In traditional model reduction, low-cost low-fidelity models are explicitly constructed to replace computationally expensive high-fidelity models for speeding up computations. In contrast, in multi-fidelity methods, low-
and high-fidelity models are used together, therefore the primary purpose of low-fidelity models is supporting
computations with the high-fidelity models rather than approximating and replacing them.
In the first part of this talk, we introduce a Data-driven Multi-fidelity Monte Carlo approach in which a
hierarchy of low-fidelity models are constructed using both the full set of uncertain inputs and subsets comprising
only selected, important parameters. We illustrate the power of this method by applying it to a realistic plasma
turbulence problem with 14 stochastic parameters, demonstrating that it is about two orders of magnitude
more efficient than standard Monte Carlo methods measured in single-core performance, which translates into
a runtime reduction from around eight days to one hour on 240 cores on parallel machines.

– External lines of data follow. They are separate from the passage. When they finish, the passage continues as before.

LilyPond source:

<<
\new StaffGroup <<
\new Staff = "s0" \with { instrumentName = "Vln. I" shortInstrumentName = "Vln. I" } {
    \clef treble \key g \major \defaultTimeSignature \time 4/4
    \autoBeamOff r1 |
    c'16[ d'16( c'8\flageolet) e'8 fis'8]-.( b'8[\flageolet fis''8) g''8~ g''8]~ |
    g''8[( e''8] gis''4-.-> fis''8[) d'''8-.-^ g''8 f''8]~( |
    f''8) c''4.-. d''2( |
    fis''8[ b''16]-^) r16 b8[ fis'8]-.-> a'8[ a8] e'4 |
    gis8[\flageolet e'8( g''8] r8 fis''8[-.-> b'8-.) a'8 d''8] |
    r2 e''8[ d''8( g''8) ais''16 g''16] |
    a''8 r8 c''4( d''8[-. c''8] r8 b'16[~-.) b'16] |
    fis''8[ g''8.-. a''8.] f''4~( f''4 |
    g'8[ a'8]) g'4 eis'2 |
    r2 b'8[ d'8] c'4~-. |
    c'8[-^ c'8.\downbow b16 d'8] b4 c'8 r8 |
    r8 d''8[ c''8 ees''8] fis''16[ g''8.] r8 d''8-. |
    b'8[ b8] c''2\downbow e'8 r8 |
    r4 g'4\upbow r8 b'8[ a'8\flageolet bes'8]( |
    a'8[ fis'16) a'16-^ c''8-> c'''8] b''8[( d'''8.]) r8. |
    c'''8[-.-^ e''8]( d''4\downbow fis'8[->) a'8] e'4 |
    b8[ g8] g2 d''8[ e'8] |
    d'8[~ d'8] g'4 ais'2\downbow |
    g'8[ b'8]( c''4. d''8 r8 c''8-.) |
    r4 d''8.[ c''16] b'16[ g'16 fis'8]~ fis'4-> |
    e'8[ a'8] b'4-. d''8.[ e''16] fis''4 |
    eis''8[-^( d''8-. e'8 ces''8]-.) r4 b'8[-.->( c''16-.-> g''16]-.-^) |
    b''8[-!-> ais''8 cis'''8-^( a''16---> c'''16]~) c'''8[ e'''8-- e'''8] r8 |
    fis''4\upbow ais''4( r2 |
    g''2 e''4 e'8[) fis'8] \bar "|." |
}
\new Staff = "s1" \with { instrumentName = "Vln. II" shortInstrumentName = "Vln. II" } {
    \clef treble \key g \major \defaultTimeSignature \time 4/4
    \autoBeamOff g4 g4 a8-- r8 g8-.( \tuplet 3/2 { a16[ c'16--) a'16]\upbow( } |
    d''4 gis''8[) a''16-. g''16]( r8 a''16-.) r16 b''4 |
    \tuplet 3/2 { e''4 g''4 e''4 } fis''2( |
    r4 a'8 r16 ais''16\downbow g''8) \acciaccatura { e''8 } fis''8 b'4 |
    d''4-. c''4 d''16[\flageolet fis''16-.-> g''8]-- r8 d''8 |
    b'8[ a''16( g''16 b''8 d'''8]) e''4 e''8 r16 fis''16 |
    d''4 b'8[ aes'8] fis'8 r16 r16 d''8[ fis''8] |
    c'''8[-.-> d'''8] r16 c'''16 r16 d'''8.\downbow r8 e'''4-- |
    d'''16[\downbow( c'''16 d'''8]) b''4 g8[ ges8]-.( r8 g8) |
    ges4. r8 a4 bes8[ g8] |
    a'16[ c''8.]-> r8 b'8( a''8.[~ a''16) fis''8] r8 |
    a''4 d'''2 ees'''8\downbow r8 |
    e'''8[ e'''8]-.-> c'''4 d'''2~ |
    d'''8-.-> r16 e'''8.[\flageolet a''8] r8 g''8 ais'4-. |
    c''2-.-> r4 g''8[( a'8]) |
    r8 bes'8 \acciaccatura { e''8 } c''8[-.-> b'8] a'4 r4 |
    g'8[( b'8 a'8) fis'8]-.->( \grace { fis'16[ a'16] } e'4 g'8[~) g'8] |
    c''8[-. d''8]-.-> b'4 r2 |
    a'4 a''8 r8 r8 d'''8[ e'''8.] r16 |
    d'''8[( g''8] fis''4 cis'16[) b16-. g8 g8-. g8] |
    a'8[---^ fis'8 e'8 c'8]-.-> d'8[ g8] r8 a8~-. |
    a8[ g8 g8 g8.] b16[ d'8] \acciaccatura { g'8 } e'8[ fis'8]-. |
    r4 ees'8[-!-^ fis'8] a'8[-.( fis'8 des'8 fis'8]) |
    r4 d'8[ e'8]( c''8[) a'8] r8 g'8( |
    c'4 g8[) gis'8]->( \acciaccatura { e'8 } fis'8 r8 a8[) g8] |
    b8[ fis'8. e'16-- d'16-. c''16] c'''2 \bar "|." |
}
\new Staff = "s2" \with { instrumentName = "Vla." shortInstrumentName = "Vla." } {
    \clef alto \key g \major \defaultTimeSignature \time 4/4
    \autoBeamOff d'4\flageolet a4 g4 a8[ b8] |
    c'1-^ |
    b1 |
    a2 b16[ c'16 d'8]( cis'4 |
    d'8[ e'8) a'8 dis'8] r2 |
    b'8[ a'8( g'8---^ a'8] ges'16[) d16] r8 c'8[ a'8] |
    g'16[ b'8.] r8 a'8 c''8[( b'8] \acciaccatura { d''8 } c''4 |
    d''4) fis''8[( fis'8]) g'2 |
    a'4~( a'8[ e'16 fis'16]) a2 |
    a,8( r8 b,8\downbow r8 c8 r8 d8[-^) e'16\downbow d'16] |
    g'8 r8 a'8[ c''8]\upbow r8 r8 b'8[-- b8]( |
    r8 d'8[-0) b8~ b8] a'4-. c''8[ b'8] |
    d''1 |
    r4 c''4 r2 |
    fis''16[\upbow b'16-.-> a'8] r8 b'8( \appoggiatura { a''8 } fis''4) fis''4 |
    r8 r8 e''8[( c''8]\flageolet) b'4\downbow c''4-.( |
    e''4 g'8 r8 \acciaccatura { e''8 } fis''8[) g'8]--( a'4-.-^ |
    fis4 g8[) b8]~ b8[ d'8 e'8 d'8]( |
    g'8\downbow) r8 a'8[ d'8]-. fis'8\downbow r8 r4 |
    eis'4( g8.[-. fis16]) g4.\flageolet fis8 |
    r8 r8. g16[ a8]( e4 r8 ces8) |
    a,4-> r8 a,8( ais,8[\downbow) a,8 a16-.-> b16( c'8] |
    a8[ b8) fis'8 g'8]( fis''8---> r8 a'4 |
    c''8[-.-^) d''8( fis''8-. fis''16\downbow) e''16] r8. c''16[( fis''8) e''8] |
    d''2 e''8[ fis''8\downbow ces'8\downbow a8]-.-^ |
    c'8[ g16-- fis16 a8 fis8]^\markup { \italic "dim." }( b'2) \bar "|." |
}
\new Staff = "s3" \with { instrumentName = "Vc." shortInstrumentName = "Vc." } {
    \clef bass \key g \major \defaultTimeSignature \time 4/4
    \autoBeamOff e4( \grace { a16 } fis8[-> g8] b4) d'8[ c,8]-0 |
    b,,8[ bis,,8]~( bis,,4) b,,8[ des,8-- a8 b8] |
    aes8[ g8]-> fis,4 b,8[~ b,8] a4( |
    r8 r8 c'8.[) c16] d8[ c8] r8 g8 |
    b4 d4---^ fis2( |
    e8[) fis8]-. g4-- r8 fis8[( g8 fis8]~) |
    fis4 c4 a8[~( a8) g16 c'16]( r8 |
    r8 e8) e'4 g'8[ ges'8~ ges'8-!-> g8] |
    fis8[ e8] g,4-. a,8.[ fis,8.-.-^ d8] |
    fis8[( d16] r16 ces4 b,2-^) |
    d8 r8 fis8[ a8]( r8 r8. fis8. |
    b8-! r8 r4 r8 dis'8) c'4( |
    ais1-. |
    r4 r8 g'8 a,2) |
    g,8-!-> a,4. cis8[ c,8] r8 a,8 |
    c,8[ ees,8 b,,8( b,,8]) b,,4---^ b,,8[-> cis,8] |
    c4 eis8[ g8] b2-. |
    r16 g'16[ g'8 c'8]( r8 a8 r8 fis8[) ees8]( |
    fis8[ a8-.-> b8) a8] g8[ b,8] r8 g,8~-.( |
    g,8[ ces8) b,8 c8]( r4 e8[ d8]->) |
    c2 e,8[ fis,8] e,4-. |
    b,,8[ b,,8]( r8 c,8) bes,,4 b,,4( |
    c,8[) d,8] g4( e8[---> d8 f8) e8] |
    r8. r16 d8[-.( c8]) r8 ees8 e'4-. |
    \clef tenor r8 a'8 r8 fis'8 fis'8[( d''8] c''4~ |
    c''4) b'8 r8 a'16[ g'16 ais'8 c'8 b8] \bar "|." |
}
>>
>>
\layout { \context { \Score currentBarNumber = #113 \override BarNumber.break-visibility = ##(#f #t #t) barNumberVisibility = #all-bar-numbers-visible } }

In the second part, we present our Context-aware Multi-fidelity Monte Carlo sampling
algorithm, in which context-aware low-fidelity models are explicitly constructed for being used together with
high-fidelity models. This is realized by quasi-optimally trading off adapting the low-fidelity models–to improve
their deterministic approximation quality–with sampling the models–to reduce the statistical error. Our analysis
shows that the quasi-optimal computational effort to spend on improving the low-fidelity models is bounded,
meaning that low-fidelity models can become too accurate for multi-fidelity methods, which is in stark contrast
to traditional model reduction. We illustrate our context-aware algorithm in a realistic plasma turbulence simulations with $12$ uncertain parameters, in which, for example, only $263$ high-fidelity samples are necessary to train a fully-connected feed-forward deep neuronal network model.